NOTE 6 - INCOME TAXES

      Deferred income taxes reflect the net tax effects of temporary differences between the carrying amount of assets and liabilities for financial reporting purposes and for income tax purposes. The Company evaluates the realizability of its deferred income tax assets and a valuation allowance is provided, as necessary. In assessing the need for a valuation allowance, the Company reviews historical and future expected operating results and other factors, including its recent cumulative earnings experience, expectations of future taxable income by taxing jurisdiction and the net operating loss and tax credit carryforward periods available for tax reporting purposes, to determine whether it is more likely than not that deferred tax assets are realizable.

      The Company files income tax returns in the U.S. federal jurisdiction, various U.S. states, Canada and New Zealand. Income tax returns filed for fiscal years 2008 and earlier are not subject to examination by U.S. federal and state tax authorities. Certain income tax returns for fiscal years 2009 through 2013 remain open to examination by U.S. federal and state tax authorities. Income tax returns for fiscal years 2010 through 2013 remain open to examination by tax authorities in Canada. The Company believes that it has made adequate provision for all income tax uncertainties pertaining to these open tax years.

      At May 31, 2013, the Company had a net deferred income tax asset balance of $40 million.
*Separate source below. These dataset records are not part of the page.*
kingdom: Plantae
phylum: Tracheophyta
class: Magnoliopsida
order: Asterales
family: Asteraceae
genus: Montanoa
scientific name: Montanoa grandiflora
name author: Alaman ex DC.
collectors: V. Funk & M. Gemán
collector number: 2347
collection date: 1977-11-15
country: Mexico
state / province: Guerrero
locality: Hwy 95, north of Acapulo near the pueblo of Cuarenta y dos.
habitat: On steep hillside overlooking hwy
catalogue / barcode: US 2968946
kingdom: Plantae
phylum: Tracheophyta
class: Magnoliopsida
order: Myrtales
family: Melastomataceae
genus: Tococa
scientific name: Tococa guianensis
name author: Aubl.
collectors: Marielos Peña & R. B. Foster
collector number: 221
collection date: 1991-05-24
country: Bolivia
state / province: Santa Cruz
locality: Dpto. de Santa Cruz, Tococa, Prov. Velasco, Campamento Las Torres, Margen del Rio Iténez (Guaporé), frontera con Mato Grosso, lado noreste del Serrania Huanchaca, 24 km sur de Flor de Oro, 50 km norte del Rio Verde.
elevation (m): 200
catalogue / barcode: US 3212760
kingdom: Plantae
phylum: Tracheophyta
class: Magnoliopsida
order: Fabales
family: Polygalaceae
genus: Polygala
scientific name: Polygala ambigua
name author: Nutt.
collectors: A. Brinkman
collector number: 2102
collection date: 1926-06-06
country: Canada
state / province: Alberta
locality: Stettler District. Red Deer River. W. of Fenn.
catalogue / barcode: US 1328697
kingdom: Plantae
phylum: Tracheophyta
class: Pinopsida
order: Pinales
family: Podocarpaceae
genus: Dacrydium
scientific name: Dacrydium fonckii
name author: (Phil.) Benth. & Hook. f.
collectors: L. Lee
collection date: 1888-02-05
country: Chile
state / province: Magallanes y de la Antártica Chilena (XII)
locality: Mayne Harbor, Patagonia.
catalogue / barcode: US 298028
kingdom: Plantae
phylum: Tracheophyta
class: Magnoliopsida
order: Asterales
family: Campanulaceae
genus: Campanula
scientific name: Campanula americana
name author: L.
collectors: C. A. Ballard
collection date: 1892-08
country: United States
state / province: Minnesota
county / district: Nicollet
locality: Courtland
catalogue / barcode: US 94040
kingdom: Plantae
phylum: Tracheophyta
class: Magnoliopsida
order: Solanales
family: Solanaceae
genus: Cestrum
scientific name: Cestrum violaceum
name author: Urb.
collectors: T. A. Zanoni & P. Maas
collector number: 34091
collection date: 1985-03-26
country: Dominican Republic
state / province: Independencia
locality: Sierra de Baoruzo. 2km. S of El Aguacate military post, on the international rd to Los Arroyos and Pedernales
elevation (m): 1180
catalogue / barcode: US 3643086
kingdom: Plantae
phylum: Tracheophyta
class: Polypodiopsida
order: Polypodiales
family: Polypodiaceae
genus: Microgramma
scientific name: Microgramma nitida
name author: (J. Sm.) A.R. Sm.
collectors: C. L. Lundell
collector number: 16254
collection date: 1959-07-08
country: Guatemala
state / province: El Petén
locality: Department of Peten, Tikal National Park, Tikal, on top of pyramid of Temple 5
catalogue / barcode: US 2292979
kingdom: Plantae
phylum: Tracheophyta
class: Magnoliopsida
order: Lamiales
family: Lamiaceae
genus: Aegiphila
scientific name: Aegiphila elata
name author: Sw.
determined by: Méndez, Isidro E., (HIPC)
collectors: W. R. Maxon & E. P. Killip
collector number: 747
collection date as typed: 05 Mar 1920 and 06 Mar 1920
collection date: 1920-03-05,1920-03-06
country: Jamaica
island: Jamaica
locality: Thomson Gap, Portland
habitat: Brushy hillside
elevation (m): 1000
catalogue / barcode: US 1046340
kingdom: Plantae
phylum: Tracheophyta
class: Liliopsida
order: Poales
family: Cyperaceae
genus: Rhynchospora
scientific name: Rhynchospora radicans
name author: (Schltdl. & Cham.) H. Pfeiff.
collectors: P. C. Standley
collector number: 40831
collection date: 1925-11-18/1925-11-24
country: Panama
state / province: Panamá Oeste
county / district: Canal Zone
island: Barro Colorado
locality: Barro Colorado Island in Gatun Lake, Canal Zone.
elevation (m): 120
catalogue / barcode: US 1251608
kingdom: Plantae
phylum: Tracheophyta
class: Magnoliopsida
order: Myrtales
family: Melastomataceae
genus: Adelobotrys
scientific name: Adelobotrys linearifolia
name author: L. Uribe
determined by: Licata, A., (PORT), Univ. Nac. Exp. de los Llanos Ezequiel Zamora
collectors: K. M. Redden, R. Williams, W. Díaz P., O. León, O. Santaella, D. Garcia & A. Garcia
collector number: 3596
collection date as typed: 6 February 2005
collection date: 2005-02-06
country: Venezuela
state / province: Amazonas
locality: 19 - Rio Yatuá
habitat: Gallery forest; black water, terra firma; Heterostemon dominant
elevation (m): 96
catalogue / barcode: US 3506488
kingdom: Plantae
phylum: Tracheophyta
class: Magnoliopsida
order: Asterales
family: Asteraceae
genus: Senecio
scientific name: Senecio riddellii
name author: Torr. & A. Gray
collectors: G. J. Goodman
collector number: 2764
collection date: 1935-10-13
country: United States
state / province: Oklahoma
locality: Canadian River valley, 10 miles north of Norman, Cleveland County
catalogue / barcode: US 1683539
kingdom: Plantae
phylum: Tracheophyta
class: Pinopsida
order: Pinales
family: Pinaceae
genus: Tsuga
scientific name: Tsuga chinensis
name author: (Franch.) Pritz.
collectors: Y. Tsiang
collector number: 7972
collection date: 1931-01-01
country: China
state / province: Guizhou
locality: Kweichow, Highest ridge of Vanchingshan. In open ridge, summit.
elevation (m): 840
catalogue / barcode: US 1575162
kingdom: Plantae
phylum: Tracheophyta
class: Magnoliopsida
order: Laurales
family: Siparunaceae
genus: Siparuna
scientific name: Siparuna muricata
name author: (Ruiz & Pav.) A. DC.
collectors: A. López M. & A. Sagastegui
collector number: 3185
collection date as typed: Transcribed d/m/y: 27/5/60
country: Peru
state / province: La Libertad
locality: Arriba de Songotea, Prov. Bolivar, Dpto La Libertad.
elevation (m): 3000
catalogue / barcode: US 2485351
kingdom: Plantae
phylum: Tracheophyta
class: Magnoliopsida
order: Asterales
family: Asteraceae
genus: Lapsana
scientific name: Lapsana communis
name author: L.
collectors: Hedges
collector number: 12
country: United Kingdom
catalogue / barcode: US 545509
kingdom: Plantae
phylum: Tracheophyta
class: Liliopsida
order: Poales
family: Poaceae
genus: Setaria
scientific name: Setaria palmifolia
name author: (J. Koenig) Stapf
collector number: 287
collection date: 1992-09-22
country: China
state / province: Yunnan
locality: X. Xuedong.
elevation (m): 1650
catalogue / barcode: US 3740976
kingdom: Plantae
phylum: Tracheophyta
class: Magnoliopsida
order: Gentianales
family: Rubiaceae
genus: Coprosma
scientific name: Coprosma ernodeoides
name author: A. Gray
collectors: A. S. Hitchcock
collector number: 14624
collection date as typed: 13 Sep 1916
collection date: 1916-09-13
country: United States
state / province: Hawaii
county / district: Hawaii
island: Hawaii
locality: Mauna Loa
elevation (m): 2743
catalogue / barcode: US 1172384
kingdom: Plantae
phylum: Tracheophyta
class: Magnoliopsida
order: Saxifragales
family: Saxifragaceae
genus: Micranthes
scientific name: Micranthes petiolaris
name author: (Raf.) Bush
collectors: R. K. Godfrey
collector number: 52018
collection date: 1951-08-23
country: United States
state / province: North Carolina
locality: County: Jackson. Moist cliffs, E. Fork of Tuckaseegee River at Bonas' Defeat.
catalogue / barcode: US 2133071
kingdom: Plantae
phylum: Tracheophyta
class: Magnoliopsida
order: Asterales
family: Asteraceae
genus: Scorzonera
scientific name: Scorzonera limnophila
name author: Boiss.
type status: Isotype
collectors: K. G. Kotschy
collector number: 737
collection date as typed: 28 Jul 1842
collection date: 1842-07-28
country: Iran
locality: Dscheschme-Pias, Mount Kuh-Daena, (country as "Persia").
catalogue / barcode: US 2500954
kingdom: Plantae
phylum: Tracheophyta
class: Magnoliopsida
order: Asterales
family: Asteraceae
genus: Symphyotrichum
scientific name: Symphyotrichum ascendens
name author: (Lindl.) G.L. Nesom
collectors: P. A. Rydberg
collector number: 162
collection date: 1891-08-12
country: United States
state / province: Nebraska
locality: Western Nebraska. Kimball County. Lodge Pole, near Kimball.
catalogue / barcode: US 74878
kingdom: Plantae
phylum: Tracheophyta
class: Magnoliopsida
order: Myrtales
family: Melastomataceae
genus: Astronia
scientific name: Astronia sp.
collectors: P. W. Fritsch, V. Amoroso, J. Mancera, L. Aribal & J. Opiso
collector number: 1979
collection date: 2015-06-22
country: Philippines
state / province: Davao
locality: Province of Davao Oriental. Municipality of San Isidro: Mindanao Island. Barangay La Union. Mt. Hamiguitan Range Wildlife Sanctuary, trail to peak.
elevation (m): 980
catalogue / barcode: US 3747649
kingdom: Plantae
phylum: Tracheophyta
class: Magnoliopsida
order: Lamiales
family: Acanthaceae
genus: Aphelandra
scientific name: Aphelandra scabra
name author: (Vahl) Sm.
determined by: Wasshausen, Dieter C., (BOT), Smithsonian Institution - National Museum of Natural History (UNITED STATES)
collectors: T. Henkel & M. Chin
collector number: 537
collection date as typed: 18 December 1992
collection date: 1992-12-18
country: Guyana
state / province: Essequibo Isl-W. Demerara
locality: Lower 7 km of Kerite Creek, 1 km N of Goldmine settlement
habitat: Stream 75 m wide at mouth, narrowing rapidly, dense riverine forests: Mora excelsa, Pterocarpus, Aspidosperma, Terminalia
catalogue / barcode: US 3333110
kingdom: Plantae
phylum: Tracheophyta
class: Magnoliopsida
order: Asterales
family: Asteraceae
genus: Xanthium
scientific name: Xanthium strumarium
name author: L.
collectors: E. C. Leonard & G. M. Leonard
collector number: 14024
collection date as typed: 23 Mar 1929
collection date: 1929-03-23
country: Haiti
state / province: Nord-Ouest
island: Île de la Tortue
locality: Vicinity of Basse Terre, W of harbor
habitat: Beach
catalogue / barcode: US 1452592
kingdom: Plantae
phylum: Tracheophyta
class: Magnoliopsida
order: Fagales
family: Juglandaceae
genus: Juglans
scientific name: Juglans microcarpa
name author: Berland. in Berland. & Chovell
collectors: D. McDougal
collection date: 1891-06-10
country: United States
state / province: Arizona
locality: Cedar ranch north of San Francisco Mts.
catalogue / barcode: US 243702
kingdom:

The current portion of the deferred tax assets is $6.8 million and the non-current portion is $33.2 million. The net deferred income tax asset balance is comprised of a gross deferred tax asset of $44 million and a valuation allowance of $4 million.

      The effective income tax rate was 37.8% and 0.2% in the three months ended May 31, 2013 and 2012, respectively. The lower effective tax rate in 2012 was attributable primarily to the fact that during the three months ended May 31, 2012 the income tax provision was offset by a reduction of the deferred tax asset valuation allowance. In the three months ended May 31, 2013, there was no reduction in the valuation allowance.